> Dataset extract:
+-------+

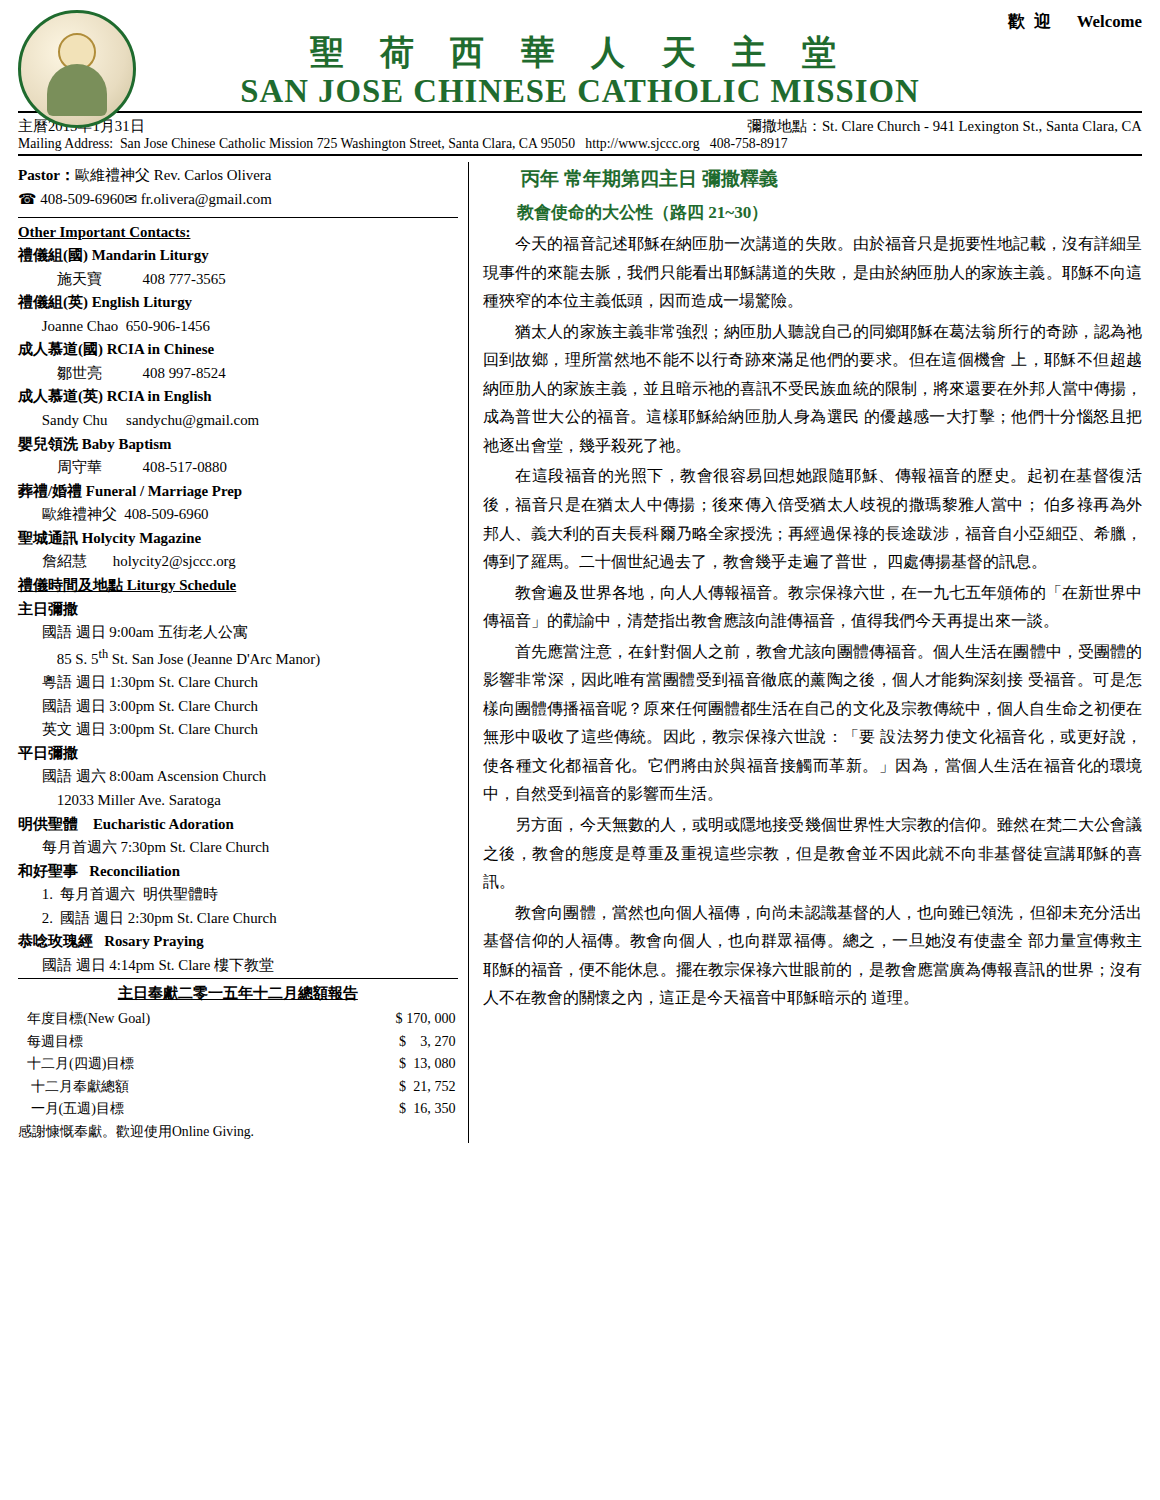歡 迎 Welcome
聖 荷 西 華 人 天 主 堂
SAN JOSE CHINESE CATHOLIC MISSION
主曆2015年1月31日 彌撒地點：St. Clare Church - 941 Lexington St., Santa Clara, CA
Mailing Address: San Jose Chinese Catholic Mission 725 Washington Street, Santa Clara, CA 95050 http://www.sjccc.org 408-758-8917
Pastor：歐維禮神父 Rev. Carlos Olivera
☎ 408-509-6960✉ fr.olivera@gmail.com
Other Important Contacts:
禮儀組(國) Mandarin Liturgy
施天寶 408 777-3565
禮儀組(英) English Liturgy
Joanne Chao 650-906-1456
成人慕道(國) RCIA in Chinese
鄒世亮 408 997-8524
成人慕道(英) RCIA in English
Sandy Chu sandychu@gmail.com
嬰兒領洗 Baby Baptism
周守華 408-517-0880
葬禮/婚禮 Funeral / Marriage Prep
歐維禮神父 408-509-6960
聖城通訊 Holycity Magazine
詹紹慧 holycity2@sjccc.org
禮儀時間及地點 Liturgy Schedule
主日彌撒
國語 週日 9:00am 五街老人公寓
85 S. 5th St. San Jose (Jeanne D'Arc Manor)
粵語 週日 1:30pm St. Clare Church
國語 週日 3:00pm St. Clare Church
英文 週日 3:00pm St. Clare Church
平日彌撒
國語 週六 8:00am Ascension Church
12033 Miller Ave. Saratoga
明供聖體 Eucharistic Adoration
每月首週六 7:30pm St. Clare Church
和好聖事 Reconciliation
1. 每月首週六 明供聖體時
2. 國語 週日 2:30pm St. Clare Church
恭唸玫瑰經 Rosary Praying
國語 週日 4:14pm St. Clare 樓下教堂
主日奉獻二零一五年十二月總額報告
| 年度目標(New Goal) | $ 170, 000 |
| 每週目標 | $ 3, 270 |
| 十二月(四週)目標 | $ 13, 080 |
| 十二月奉獻總額 | $ 21, 752 |
| 一月(五週)目標 | $ 16, 350 |
感謝慷慨奉獻。歡迎使用Online Giving.
丙年 常年期第四主日 彌撒釋義
教會使命的大公性（路四 21~30）
今天的福音記述耶穌在納匝肋一次講道的失敗。由於福音只是扼要性地記載，沒有詳細呈現事件的來龍去脈，我們只能看出耶穌講道的失敗，是由於納匝肋人的家族主義。耶穌不向這種狹窄的本位主義低頭，因而造成一場驚險。
猶太人的家族主義非常強烈；納匝肋人聽說自己的同鄉耶穌在葛法翁所行的奇跡，認為祂回到故鄉，理所當然地不能不以行奇跡來滿足他們的要求。但在這個機會 上，耶穌不但超越納匝肋人的家族主義，並且暗示祂的喜訊不受民族血統的限制，將來還要在外邦人當中傳揚，成為普世大公的福音。這樣耶穌給納匝肋人身為選民 的優越感一大打擊；他們十分惱怒且把祂逐出會堂，幾乎殺死了祂。
在這段福音的光照下，教會很容易回想她跟隨耶穌、傳報福音的歷史。起初在基督復活後，福音只是在猶太人中傳揚；後來傳入倍受猶太人歧視的撒瑪黎雅人當中； 伯多祿再為外邦人、義大利的百夫長科爾乃略全家授洗；再經過保祿的長途跋涉，福音自小亞細亞、希臘，傳到了羅馬。二十個世紀過去了，教會幾乎走遍了普世， 四處傳揚基督的訊息。
教會遍及世界各地，向人人傳報福音。教宗保祿六世，在一九七五年頒佈的「在新世界中傳福音」的勸諭中，清楚指出教會應該向誰傳福音，值得我們今天再提出來一談。
首先應當注意，在針對個人之前，教會尤該向團體傳福音。個人生活在團體中，受團體的影響非常深，因此唯有當團體受到福音徹底的薰陶之後，個人才能夠深刻接 受福音。可是怎樣向團體傳播福音呢？原來任何團體都生活在自己的文化及宗教傳統中，個人自生命之初便在無形中吸收了這些傳統。因此，教宗保祿六世說：「要 設法努力使文化福音化，或更好說，使各種文化都福音化。它們將由於與福音接觸而革新。」因為，當個人生活在福音化的環境中，自然受到福音的影響而生活。
另方面，今天無數的人，或明或隱地接受幾個世界性大宗教的信仰。雖然在梵二大公會議之後，教會的態度是尊重及重視這些宗教，但是教會並不因此就不向非基督徒宣講耶穌的喜訊。
教會向團體，當然也向個人福傳，向尚未認識基督的人，也向雖已領洗，但卻未充分活出基督信仰的人福傳。教會向個人，也向群眾福傳。總之，一旦她沒有使盡全 部力量宣傳救主耶穌的福音，便不能休息。擺在教宗保祿六世眼前的，是教會應當廣為傳報喜訊的世界；沒有人不在教會的關懷之內，這正是今天福音中耶穌暗示的 道理。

+-------+

> Your assignment: Return the material exactly as given above, picture-free.

> Response area:
歡 迎 Welcome
聖 荷 西 華 人 天 主 堂
SAN JOSE CHINESE CATHOLIC MISSION
主曆2015年1月31日 彌撒地點：St. Clare Church - 941 Lexington St., Santa Clara, CA
Mailing Address: San Jose Chinese Catholic Mission 725 Washington Street, Santa Clara, CA 95050 http://www.sjccc.org 408-758-8917
Pastor：歐維禮神父 Rev. Carlos Olivera
☎ 408-509-6960✉ fr.olivera@gmail.com
Other Important Contacts:
禮儀組(國) Mandarin Liturgy
施天寶 408 777-3565
禮儀組(英) English Liturgy
Joanne Chao 650-906-1456
成人慕道(國) RCIA in Chinese
鄒世亮 408 997-8524
成人慕道(英) RCIA in English
Sandy Chu sandychu@gmail.com
嬰兒領洗 Baby Baptism
周守華 408-517-0880
葬禮/婚禮 Funeral / Marriage Prep
歐維禮神父 408-509-6960
聖城通訊 Holycity Magazine
詹紹慧 holycity2@sjccc.org
禮儀時間及地點 Liturgy Schedule
主日彌撒
國語 週日 9:00am 五街老人公寓
85 S. 5th St. San Jose (Jeanne D'Arc Manor)
粵語 週日 1:30pm St. Clare Church
國語 週日 3:00pm St. Clare Church
英文 週日 3:00pm St. Clare Church
平日彌撒
國語 週六 8:00am Ascension Church
12033 Miller Ave. Saratoga
明供聖體 Eucharistic Adoration
每月首週六 7:30pm St. Clare Church
和好聖事 Reconciliation
1. 每月首週六 明供聖體時
2. 國語 週日 2:30pm St. Clare Church
恭唸玫瑰經 Rosary Praying
國語 週日 4:14pm St. Clare 樓下教堂
主日奉獻二零一五年十二月總額報告
| 年度目標(New Goal) | $ 170, 000 |
| 每週目標 | $ 3, 270 |
| 十二月(四週)目標 | $ 13, 080 |
| 十二月奉獻總額 | $ 21, 752 |
| 一月(五週)目標 | $ 16, 350 |
感謝慷慨奉獻。歡迎使用Online Giving.
丙年 常年期第四主日 彌撒釋義
教會使命的大公性（路四 21~30）
今天的福音記述耶穌在納匝肋一次講道的失敗。由於福音只是扼要性地記載，沒有詳細呈現事件的來龍去脈，我們只能看出耶穌講道的失敗，是由於納匝肋人的家族主義。耶穌不向這種狹窄的本位主義低頭，因而造成一場驚險。
猶太人的家族主義非常強烈；納匝肋人聽說自己的同鄉耶穌在葛法翁所行的奇跡，認為祂回到故鄉，理所當然地不能不以行奇跡來滿足他們的要求。但在這個機會 上，耶穌不但超越納匝肋人的家族主義，並且暗示祂的喜訊不受民族血統的限制，將來還要在外邦人當中傳揚，成為普世大公的福音。這樣耶穌給納匝肋人身為選民 的優越感一大打擊；他們十分惱怒且把祂逐出會堂，幾乎殺死了祂。
在這段福音的光照下，教會很容易回想她跟隨耶穌、傳報福音的歷史。起初在基督復活後，福音只是在猶太人中傳揚；後來傳入倍受猶太人歧視的撒瑪黎雅人當中； 伯多祿再為外邦人、義大利的百夫長科爾乃略全家授洗；再經過保祿的長途跋涉，福音自小亞細亞、希臘，傳到了羅馬。二十個世紀過去了，教會幾乎走遍了普世， 四處傳揚基督的訊息。
教會遍及世界各地，向人人傳報福音。教宗保祿六世，在一九七五年頒佈的「在新世界中傳福音」的勸諭中，清楚指出教會應該向誰傳福音，值得我們今天再提出來一談。
首先應當注意，在針對個人之前，教會尤該向團體傳福音。個人生活在團體中，受團體的影響非常深，因此唯有當團體受到福音徹底的薰陶之後，個人才能夠深刻接 受福音。可是怎樣向團體傳播福音呢？原來任何團體都生活在自己的文化及宗教傳統中，個人自生命之初便在無形中吸收了這些傳統。因此，教宗保祿六世說：「要 設法努力使文化福音化，或更好說，使各種文化都福音化。它們將由於與福音接觸而革新。」因為，當個人生活在福音化的環境中，自然受到福音的影響而生活。
另方面，今天無數的人，或明或隱地接受幾個世界性大宗教的信仰。雖然在梵二大公會議之後，教會的態度是尊重及重視這些宗教，但是教會並不因此就不向非基督徒宣講耶穌的喜訊。
教會向團體，當然也向個人福傳，向尚未認識基督的人，也向雖已領洗，但卻未充分活出基督信仰的人福傳。教會向個人，也向群眾福傳。總之，一旦她沒有使盡全 部力量宣傳救主耶穌的福音，便不能休息。擺在教宗保祿六世眼前的，是教會應當廣為傳報喜訊的世界；沒有人不在教會的關懷之內，這正是今天福音中耶穌暗示的 道理。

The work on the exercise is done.